• **Goal of the exercise**
Locate the lines of the listing below that hold "Bottom", then copy each of them.

[[ Records for processing open ]]

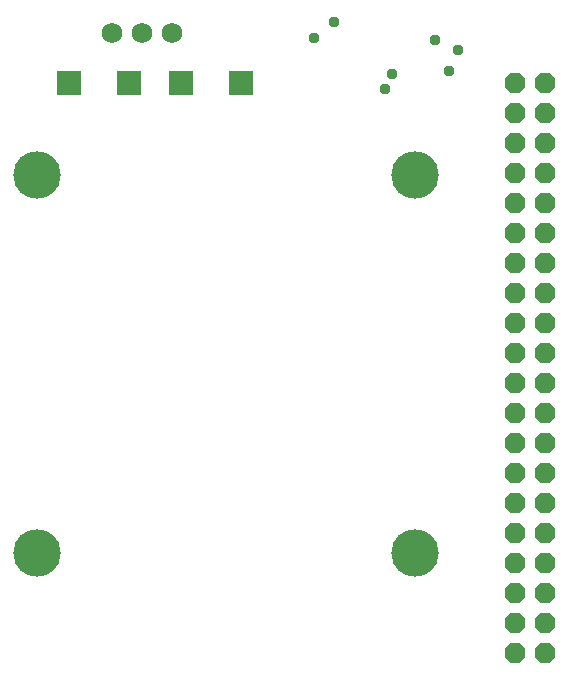
<source format=gbr>
G04 EAGLE Gerber RS-274X export*
G75*
%MOMM*%
%FSLAX34Y34*%
%LPD*%
%INSoldermask Bottom*%
%IPPOS*%
%AMOC8*
5,1,8,0,0,1.08239X$1,22.5*%
G01*
%ADD10P,1.869504X8X292.500000*%
%ADD11R,2.108200X2.108200*%
%ADD12C,4.013200*%
%ADD13C,1.727200*%
%ADD14C,0.959600*%


D10*
X466725Y504825D03*
X492125Y504825D03*
X466725Y479425D03*
X492125Y479425D03*
X466725Y454025D03*
X492125Y454025D03*
X466725Y428625D03*
X492125Y428625D03*
X466725Y403225D03*
X492125Y403225D03*
X466725Y377825D03*
X492125Y377825D03*
X466725Y352425D03*
X492125Y352425D03*
X466725Y327025D03*
X492125Y327025D03*
X466725Y301625D03*
X492125Y301625D03*
X466725Y276225D03*
X492125Y276225D03*
X466725Y250825D03*
X492125Y250825D03*
X466725Y225425D03*
X492125Y225425D03*
X466725Y200025D03*
X492125Y200025D03*
X466725Y174625D03*
X492125Y174625D03*
X466725Y149225D03*
X492125Y149225D03*
X466725Y123825D03*
X492125Y123825D03*
X466725Y98425D03*
X492125Y98425D03*
X466725Y73025D03*
X492125Y73025D03*
X466725Y47625D03*
X492125Y47625D03*
X466725Y22225D03*
X492125Y22225D03*
D11*
X234950Y504825D03*
X184150Y504825D03*
X139700Y504825D03*
X88900Y504825D03*
D12*
X382225Y426725D03*
X62225Y426725D03*
X62225Y106725D03*
X382225Y106725D03*
D13*
X176213Y546894D03*
X150813Y546894D03*
X125413Y546894D03*
D14*
X313277Y556641D03*
X296767Y542925D03*
X398907Y541433D03*
X356362Y499491D03*
X362522Y512064D03*
X418338Y532638D03*
X410845Y514985D03*
M02*

</source>
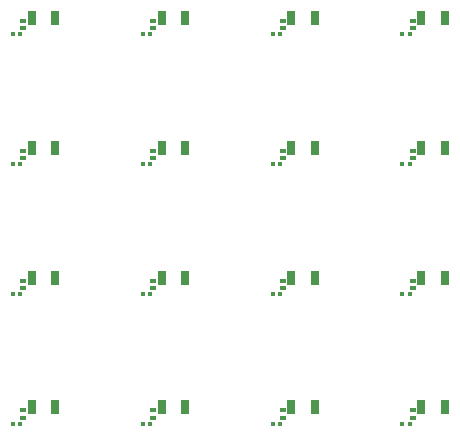
<source format=gbr>
G04 EAGLE Gerber RS-274X export*
G75*
%MOMM*%
%FSLAX34Y34*%
%LPD*%
%INSolderpaste Bottom*%
%IPPOS*%
%AMOC8*
5,1,8,0,0,1.08239X$1,22.5*%
G01*
%ADD10R,0.700000X1.300000*%
%ADD11R,0.300000X0.400000*%
%ADD12R,0.600000X0.350000*%


D10*
X42800Y24080D03*
X22800Y24080D03*
D11*
X12800Y9900D03*
X6800Y9900D03*
D12*
X15300Y21550D03*
X15300Y15050D03*
D10*
X152800Y24080D03*
X132800Y24080D03*
D11*
X122800Y9900D03*
X116800Y9900D03*
D12*
X125300Y21550D03*
X125300Y15050D03*
D10*
X262800Y24080D03*
X242800Y24080D03*
D11*
X232800Y9900D03*
X226800Y9900D03*
D12*
X235300Y21550D03*
X235300Y15050D03*
D10*
X372800Y24080D03*
X352800Y24080D03*
D11*
X342800Y9900D03*
X336800Y9900D03*
D12*
X345300Y21550D03*
X345300Y15050D03*
D10*
X42800Y134080D03*
X22800Y134080D03*
D11*
X12800Y119900D03*
X6800Y119900D03*
D12*
X15300Y131550D03*
X15300Y125050D03*
D10*
X152800Y134080D03*
X132800Y134080D03*
D11*
X122800Y119900D03*
X116800Y119900D03*
D12*
X125300Y131550D03*
X125300Y125050D03*
D10*
X262800Y134080D03*
X242800Y134080D03*
D11*
X232800Y119900D03*
X226800Y119900D03*
D12*
X235300Y131550D03*
X235300Y125050D03*
D10*
X372800Y134080D03*
X352800Y134080D03*
D11*
X342800Y119900D03*
X336800Y119900D03*
D12*
X345300Y131550D03*
X345300Y125050D03*
D10*
X42800Y244080D03*
X22800Y244080D03*
D11*
X12800Y229900D03*
X6800Y229900D03*
D12*
X15300Y241550D03*
X15300Y235050D03*
D10*
X152800Y244080D03*
X132800Y244080D03*
D11*
X122800Y229900D03*
X116800Y229900D03*
D12*
X125300Y241550D03*
X125300Y235050D03*
D10*
X262800Y244080D03*
X242800Y244080D03*
D11*
X232800Y229900D03*
X226800Y229900D03*
D12*
X235300Y241550D03*
X235300Y235050D03*
D10*
X372800Y244080D03*
X352800Y244080D03*
D11*
X342800Y229900D03*
X336800Y229900D03*
D12*
X345300Y241550D03*
X345300Y235050D03*
D10*
X42800Y354080D03*
X22800Y354080D03*
D11*
X12800Y339900D03*
X6800Y339900D03*
D12*
X15300Y351550D03*
X15300Y345050D03*
D10*
X152800Y354080D03*
X132800Y354080D03*
D11*
X122800Y339900D03*
X116800Y339900D03*
D12*
X125300Y351550D03*
X125300Y345050D03*
D10*
X262800Y354080D03*
X242800Y354080D03*
D11*
X232800Y339900D03*
X226800Y339900D03*
D12*
X235300Y351550D03*
X235300Y345050D03*
D10*
X372800Y354080D03*
X352800Y354080D03*
D11*
X342800Y339900D03*
X336800Y339900D03*
D12*
X345300Y351550D03*
X345300Y345050D03*
M02*

</source>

[[ Records for processing closed ]]

• **Result below**
%INSoldermask Bottom*%
%INSolderpaste Bottom*%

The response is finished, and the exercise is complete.